At age 18, his uncle told him he had to leave and fend for himself since he couldn’t anymore. He had been living with his uncle and his family ever since he had been chased away from home. His uncle and aunt were poor and lived hand to mouth but were kind to him and had taken him in despite their own deprived situation. He had gotten along with his cousins and life was bearable for 3 years. His uncle’s firstborn was a year older than he was and had left home right after he turned 18. He knew he would have to do the same but those three years had almost been magical for him and he wished he could stay longer. His childhood trauma and the emotional baggage he had always carried around had seemed to start lifting up. The family sometimes slept hungry but that never bothered them much because they always prided themselves at having one another. You see, his uncle was a polite and kind man. He always encouraged his family to always work hard to better their situation. He wanted everyone to attend school and despite his less to nothing earnings, he made sure that Favor was enrolled the moment he set foot in his house. Favor had a hard time getting used to the love and care his uncle’s family showed. He couldn’t understand how people could be this kind; this gentle. They always laughed, joked and wanted to know how each person was doing.
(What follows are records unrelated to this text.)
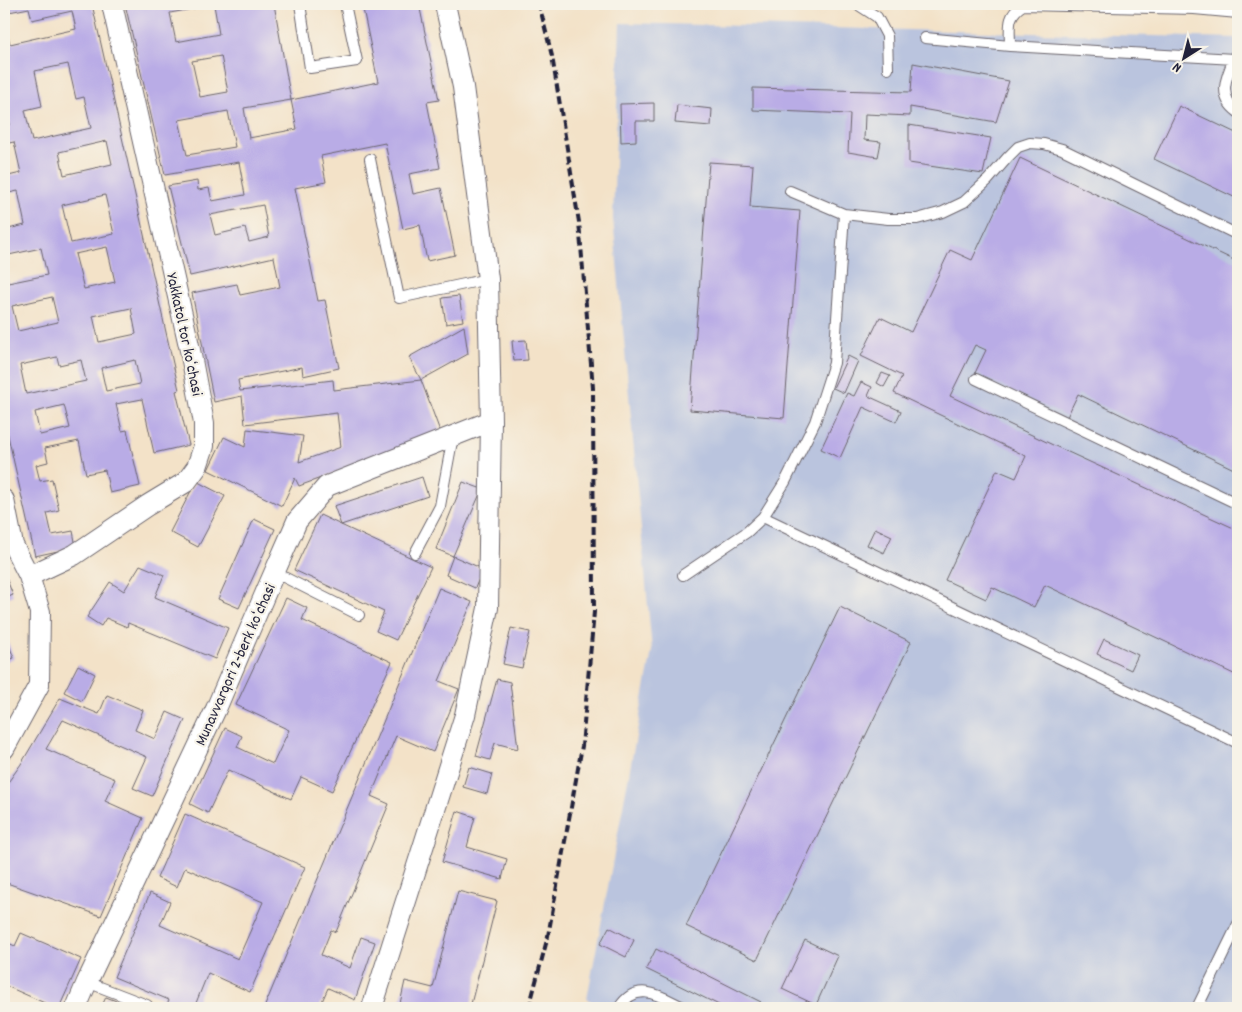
<svg xmlns="http://www.w3.org/2000/svg" width="1242" height="1012" viewBox="0 0 1242 1012" font-family="Dekko,sans-serif">
<rect width="100%" height="100%" fill="#f7f3e8"/>
<filter id="ink" filterUnits="userSpaceOnUse"><feTurbulence type="fractalNoise" baseFrequency=".02" numOctaves="2"/><feDisplacementMap in="SourceGraphic" scale="10" xChannelSelector="R" yChannelSelector="G"/><feConvolveMatrix kernelMatrix="1 2 1 2 8 2 1 2 1" color-interpolation-filters="sRGB"/></filter>
<filter id="wash" filterUnits="userSpaceOnUse"><feTurbulence type="fractalNoise" baseFrequency=".0096" numOctaves="4" result="noise"/><feDisplacementMap in="SourceGraphic" scale="20" xChannelSelector="R" yChannelSelector="G"/><feGaussianBlur stdDeviation="1.12" result="paint"/><feColorMatrix in="noise" values="0 0 0 0 0 0 0 0 0 0 0 0 0 0 0 0 0 1.4 0 .05"/><feComposite in="paint" operator="in"/></filter>
<g filter="url(#wash)">
<rect width="100%" height="100%" fill="#f3e2c8"/>
<!-- industrial -->
<path fill="#bac4de" d="M620 23 1238 38V1008H605L587 999 652 651 613 218Z"/>
<g id="blocks">
<!-- building -->
<path fill="#b9ace6" fill-rule="evenodd" d="M4 4H92L179 390 176 391 189 445 154 453 142 399 116 404 122 431 127 430 140 486 110 493 105 470 86 474 79 441 45 448 48 462 36 465 40 481 52 479 59 510 47 513 52 535 73 531 76 547 35 556 4 418V267L8 283 47 275 41 248 4 256V230L25 225 18 191 4 194V177L21 173 14 142 4 144V126L10 124 4 94V20L10 44 76 29 72 11 32 20 29 8 4 13ZM68 64 76 99 84 97 91 128 32 141 25 110 42 106 35 71ZM107 141 112 164 64 175 59 152ZM105 195 114 234 71 243 62 205ZM107 247 115 282 84 289 75 254ZM52 297 58 322 18 331 12 306ZM131 308 136 334 99 342 93 316ZM57 357 59 365 81 360 86 381 26 394 20 365ZM135 360 140 384 106 391 101 368ZM64 405 70 428 40 435 35 412Z
M125 4H274L291 100 244 108 249 138 297 129 291 100 378 82 362 4H419L439 100 427 102 440 168 409 174 413 194 441 188 455 255 427 261 420 225 403 229 385 143 321 156 326 182 295 188 318 301 325 300 339 368 303 376 302 367 238 380 240 391 333 380 334 390 421 380 409 357 464 326 468 354 421 380 441 434 299 486 295 478 282 506 208 470 224 437 245 447 247 429 303 436 299 462 341 447 337 413 245 424 242 396 214 402 192 293 237 284 240 295 280 287 274 257 190 276 168 186 197 181 198 190 209 188 212 201 245 195 239 162 165 175ZM214 5 219 34 176 42 170 13ZM221 56 228 92 200 97 192 61ZM228 111 235 147 187 155 179 120ZM263 205 269 237 249 242 245 228 215 235 210 215Z
M913 63 1009 81 996 122 910 107V116L865 114 864 140 881 142 878 157 848 152 850 114 753 110V88L911 92Z
M654 103V121H636V141L621 142 620 104Z
M677 105 712 109 711 126 675 123Z
M1179 106 1238 134V199L1154 159Z
M909 125 991 138 983 174 909 163Z
M1020 158 1238 262V471L1078 394 1067 417 975 373 986 350 975 345 950 396 1055 446 1238 530V676L1045 585 1034 607 992 587 986 599 945 580 997 470 1016 478 1026 456 894 393 902 376 861 356 880 317 911 332 950 250 972 260Z
M709 162 753 165 750 207 800 211 784 418 690 410Z
M459 296 463 321 446 324 442 298Z
M526 340 528 360 514 361 512 341Z
M848 356 858 361 844 393 833 388Z
M882 373 890 376 884 387 877 383Z
M861 382 872 387 868 396 901 411 896 422 863 407 840 458 821 449 847 393 854 396Z
M422 477 428 496 341 525 431 567 396 640 376 631 384 612 294 570 320 515 341 525 334 506Z
M196 481 225 496 198 547 170 532Z
M463 482 482 489 453 556 436 549Z
M254 519 275 529 239 608 218 599Z
M875 528 892 536 884 553 867 545Z
M453 556 483 569 475 588 446 575Z
M140 565 164 575 155 597 228 628 215 659 128 623 127 627 106 618 101 626 87 617 110 582 124 591Z
M7 580 13 595 4 599V581Z
M439 588 472 602 439 681 459 689 433 752 396 736 371 796 389 804 336 932 331 930 321 955 350 968 361 937 375 942 355 1000 328 988 319 1008H264Z
M286 598 307 608 302 620 392 662 332 791 301 777 291 799 228 770 208 813 190 804 225 728 242 736 237 747 273 764 289 730 236 705Z
M840 607 911 642 757 960 686 926Z
M511 628 530 632 522 668 503 664Z
M4 632 14 658 4 662Z
M1104 639 1138 655 1131 670 1097 654Z
M78 665 95 674 82 701 64 692Z
M497 679 510 682 518 749 495 743 490 760 476 756Z
M107 695 143 710 135 730 155 739 167 712 185 720 152 796 133 788 147 757 63 720 46 749 115 779 105 801 143 818 101 916 4 882V788L21 764 60 698 99 714Z
M469 767 492 774 487 794 463 787Z
M457 811 475 817 467 847 507 859 502 879 442 862Z
M185 814 305 867 250 992 208 973 194 1008H165L169 1000 114 977 150 893 170 902 160 925 238 959 263 902 185 868 177 887 157 878Z
M458 891 497 901 470 1008H399L405 981 433 988Z
M609 927 634 940 626 957 600 944Z
M21 933 81 959 59 1008H56L4 985V941L15 946Z
M805 940 838 956 816 1005 782 989Z
M656 949 761 1002 757 1008H725L646 969Z
M106 997 134 1008H101Z"/>
</g>
</g>
<g filter="url(#ink)">
<use href="#blocks" fill-opacity="0" stroke="#6b656c" stroke-width="1"/>
<g fill="none" stroke-linecap="round" stroke-linejoin="round">
<!-- lane casing -->
<g stroke="#6b656c" stroke-width="12">
<path id="lane" d="M300 4 310 68 357 61 345 4
M857 4 877 17 887 36 888 69
M925 38 1010 46 1234 59
M1010 46C1010 27 1006 16 1023 5L1194 9 1238 13
M1238 50C1229 71 1214 95 1238 112
M370 159 399 298 488 279
M790 191 844 214 888 219H917L943 212 964 202 988 180 1008 157 1018 147 1030 143 1044 144 1062 149 1238 235
M976 379 1238 504
M763 517 1238 743
M415 553 440 506 453 436
M274 572 359 615
M683 575 747 532 763 517 785 482 815 422 834 363 844 214
M87 982 147 1005
M619 1008C637 979 661 997 685 1008
M1197 1008 1238 924"/>
</g>
<!-- street casing -->
<g stroke="#6b656c" stroke-width="22">
<path id="street" d="M4 500 13 545 29 576 40 612 39 685 4 749
M29 576 74 555 148 505 186 482 197 467 204 446V423L190 350 112 4
M76 1008 87 982 216 709 268 587 297 521 327 486 491 421
M372 1008 465 715 488 608 491 421 488 279 463 87 445 4"/>
</g>
<!-- lane -->
<use href="#lane" stroke="#fff" stroke-width="10"/>
<!-- street -->
<use href="#street" stroke="#fff" stroke-width="20"/>
<!-- rail -->
<path stroke="#22223b" stroke-width="4" stroke-dasharray="8 4" stroke-linecap="butt" d="M529 1008 548 936 582 746 594 612 593 388 579 222 552 56 539 4"/>
</g>
</g>
<g text-anchor="middle" stroke-width="4.5" stroke-linejoin="round" paint-order="stroke">
<!-- street labels -->
<g font-size="16" fill="#22223b" stroke="#f7f3e8">
<text transform="translate(186 334) rotate(78)" y="6">Yakkatol tor koʻchasi</text>
<text transform="translate(234 664) rotate(-66)" y="6">Munavvarqori 2-berk koʻchasi</text>
</g>
</g>
<!-- margin -->
<rect width="1242" height="1012" fill="none" stroke="#f7f3e8" stroke-width="20"/>
<!-- north arrow -->
<g transform="translate(1184 58) rotate(216)" stroke="#f7f3e8" stroke-width="4" paint-order="stroke">
<path d="M0-4L9 19L0 12L-9 19Z" fill="#22223b"/>
<text y="-8" font-size="14" font-weight="bold" text-anchor="middle" fill="#22223b">N</text>
</g>
</svg>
So understandably, he never wanted to leave the humble abode he had come to treasure deeply. He had mixed emotions, he looked forward to starting a life on his own as an adult, but he didn’t want to let go of the relations he had built with his uncle’s family. Not just yet. So he walked around feeling lost and confused. He never wanted to leave the one place where he was loved, cherished and respected. He felt scared because he would have to be by himself for the first time in his life. He was nervous about this new chapter, anxious about what awaited him, and he struggled to hide his worries and fears. His emotions, a whirlwind of nostalgic and frightening emotions, we will never understand.